Lessig posted Sunday on his blog a cease-and-desist letter that he said he received from the Brown campaign. The letter referred to a direct-mail piece being sent by MayDay PAC, which advocates for campaign finance reform and is supporting Jim Rubens in the Republican primary, that called Brown “a Washington lobbyist.”

The letter from the Brown campaign demanded that Lessig stop sending the mailer and retract the statement in a media appearance. “If you fail to immediately cease the mailer in question, we are leaving all our legal options on the table,” Colin Reed, Brown’s campaign manager, wrote to conclude the letter.

The Brown campaign also accused Lessig of violating Harvard University’s code of conduct, and Lessing said in his post that the letter had been sent to Harvard provost Alan Garber and Harvard president Drew Faust. “Sir, your lies and falsehoods in no way exemplify Harvard’s honor code,” Reed wrote. “Your actions are not clever, Professor Lessig; they are dishonest.”

Lessig acknowledged in his post that Brown might not have been a lobbyist by the strict definition of the U.S. Senate, which oversees lobbyist registration and disclosure in Washington, but he pointed to a Hill report from March 2013 after Brown had been hired by Nixon Peabody, a law and lobbying firm. The Hill reported that Brown would work as counsel on “business and governmental affairs” for the firm.

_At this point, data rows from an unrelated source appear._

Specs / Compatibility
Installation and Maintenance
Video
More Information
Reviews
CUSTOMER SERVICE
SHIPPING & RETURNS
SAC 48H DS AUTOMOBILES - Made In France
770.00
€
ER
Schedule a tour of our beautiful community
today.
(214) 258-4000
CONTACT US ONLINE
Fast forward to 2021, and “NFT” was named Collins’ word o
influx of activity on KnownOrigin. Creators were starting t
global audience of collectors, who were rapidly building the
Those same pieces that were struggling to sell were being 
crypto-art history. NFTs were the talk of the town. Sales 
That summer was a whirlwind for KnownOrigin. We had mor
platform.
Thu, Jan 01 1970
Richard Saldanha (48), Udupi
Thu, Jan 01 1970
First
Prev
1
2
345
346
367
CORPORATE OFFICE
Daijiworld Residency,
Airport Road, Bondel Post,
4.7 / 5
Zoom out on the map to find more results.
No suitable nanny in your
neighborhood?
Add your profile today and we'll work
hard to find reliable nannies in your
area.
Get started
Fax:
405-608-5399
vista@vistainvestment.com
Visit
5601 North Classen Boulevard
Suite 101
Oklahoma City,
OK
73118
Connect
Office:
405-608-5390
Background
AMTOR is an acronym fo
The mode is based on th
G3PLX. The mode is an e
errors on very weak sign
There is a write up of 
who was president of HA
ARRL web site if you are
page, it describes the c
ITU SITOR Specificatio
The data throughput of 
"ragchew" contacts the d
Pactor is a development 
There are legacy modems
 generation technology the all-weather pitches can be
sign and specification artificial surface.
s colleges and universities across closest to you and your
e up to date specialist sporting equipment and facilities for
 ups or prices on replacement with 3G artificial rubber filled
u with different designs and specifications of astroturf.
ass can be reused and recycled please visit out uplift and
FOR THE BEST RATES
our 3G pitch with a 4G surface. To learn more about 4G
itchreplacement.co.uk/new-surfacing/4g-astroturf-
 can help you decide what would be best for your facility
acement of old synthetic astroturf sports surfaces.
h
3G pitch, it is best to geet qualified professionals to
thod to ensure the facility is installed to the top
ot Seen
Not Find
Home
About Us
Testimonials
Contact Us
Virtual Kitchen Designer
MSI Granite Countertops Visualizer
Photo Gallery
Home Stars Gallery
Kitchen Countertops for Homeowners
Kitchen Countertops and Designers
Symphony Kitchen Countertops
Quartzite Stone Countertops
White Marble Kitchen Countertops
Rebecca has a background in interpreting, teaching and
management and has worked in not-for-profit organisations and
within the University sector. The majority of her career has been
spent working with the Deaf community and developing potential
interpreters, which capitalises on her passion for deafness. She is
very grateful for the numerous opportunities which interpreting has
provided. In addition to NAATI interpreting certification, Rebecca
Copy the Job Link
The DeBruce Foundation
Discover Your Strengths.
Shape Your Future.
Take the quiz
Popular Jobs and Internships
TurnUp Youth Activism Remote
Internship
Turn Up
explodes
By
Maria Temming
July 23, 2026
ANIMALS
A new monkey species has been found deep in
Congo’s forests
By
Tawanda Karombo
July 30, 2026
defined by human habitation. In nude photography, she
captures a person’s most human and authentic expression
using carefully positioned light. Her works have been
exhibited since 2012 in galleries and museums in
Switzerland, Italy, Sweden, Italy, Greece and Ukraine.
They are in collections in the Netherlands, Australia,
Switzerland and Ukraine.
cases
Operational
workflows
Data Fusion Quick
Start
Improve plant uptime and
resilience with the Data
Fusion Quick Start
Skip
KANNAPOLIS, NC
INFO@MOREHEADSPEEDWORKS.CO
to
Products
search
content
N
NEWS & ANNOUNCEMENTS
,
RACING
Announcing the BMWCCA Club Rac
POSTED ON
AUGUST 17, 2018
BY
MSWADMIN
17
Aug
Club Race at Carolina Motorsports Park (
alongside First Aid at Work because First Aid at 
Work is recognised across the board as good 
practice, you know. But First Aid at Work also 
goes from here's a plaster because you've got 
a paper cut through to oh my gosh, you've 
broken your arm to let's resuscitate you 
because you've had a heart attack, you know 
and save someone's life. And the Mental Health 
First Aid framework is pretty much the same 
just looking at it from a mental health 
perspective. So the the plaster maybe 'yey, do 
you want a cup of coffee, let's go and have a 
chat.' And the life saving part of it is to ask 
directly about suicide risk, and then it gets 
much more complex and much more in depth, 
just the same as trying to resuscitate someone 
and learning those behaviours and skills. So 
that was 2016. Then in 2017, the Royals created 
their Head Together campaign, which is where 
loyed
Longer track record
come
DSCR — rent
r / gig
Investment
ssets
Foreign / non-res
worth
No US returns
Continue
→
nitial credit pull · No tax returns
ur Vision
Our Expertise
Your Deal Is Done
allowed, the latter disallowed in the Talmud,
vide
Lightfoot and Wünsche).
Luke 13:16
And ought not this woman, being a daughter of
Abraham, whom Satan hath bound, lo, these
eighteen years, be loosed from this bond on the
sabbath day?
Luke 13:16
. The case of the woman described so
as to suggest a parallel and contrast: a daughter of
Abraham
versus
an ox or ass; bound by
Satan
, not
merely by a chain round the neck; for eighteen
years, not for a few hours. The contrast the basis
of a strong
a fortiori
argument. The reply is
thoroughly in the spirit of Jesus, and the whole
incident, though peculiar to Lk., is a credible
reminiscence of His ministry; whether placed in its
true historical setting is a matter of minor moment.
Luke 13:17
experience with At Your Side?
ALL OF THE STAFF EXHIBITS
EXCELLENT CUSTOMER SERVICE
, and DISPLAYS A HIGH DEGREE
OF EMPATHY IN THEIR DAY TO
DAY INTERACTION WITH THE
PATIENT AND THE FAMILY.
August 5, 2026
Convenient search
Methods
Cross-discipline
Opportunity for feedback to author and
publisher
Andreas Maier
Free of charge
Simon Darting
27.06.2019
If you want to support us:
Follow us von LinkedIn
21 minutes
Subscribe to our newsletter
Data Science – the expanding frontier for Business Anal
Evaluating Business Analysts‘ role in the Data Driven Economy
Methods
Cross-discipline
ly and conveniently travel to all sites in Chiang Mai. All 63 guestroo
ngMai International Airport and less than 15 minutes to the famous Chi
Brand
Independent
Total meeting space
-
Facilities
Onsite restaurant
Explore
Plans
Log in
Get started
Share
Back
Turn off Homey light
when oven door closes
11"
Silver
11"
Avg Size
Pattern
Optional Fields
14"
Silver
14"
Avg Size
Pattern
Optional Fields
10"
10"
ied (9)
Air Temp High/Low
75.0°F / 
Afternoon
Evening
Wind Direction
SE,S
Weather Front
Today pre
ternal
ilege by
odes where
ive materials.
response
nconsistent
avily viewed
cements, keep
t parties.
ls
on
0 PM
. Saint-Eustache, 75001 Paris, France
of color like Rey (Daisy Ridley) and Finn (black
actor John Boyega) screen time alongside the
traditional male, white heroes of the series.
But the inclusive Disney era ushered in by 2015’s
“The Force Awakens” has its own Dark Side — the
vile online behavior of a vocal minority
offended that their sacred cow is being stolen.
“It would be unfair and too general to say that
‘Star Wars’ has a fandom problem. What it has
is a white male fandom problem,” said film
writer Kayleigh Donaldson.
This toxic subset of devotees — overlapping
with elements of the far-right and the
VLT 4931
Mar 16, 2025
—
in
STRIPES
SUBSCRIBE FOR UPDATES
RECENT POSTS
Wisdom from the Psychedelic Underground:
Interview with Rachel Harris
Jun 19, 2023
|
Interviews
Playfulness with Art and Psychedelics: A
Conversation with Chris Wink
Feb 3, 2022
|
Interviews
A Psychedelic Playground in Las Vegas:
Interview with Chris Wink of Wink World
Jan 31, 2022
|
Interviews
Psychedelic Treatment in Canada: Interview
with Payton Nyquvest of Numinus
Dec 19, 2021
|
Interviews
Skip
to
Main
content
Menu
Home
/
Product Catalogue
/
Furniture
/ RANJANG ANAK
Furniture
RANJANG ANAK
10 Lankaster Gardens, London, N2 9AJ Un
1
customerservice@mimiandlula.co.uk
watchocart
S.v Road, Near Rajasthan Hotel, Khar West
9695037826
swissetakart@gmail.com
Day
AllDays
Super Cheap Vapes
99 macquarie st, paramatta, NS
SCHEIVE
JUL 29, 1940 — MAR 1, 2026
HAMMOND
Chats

“I hadn’t received the memo that explained that the English language is now regulated by the rules of the United States Senate,” Lessig wrote on Sunday.

“I submit to anyone else in the world, a former Senator joining a ‘law and lobbying firm’ to help with Wall St’s ‘business and governmental affairs’ is to make him a lobbyist,” he continued. “Because to anyone else in the world, when you sell your influence to affect ‘business and governmental affairs,’ you are a lobbyist.”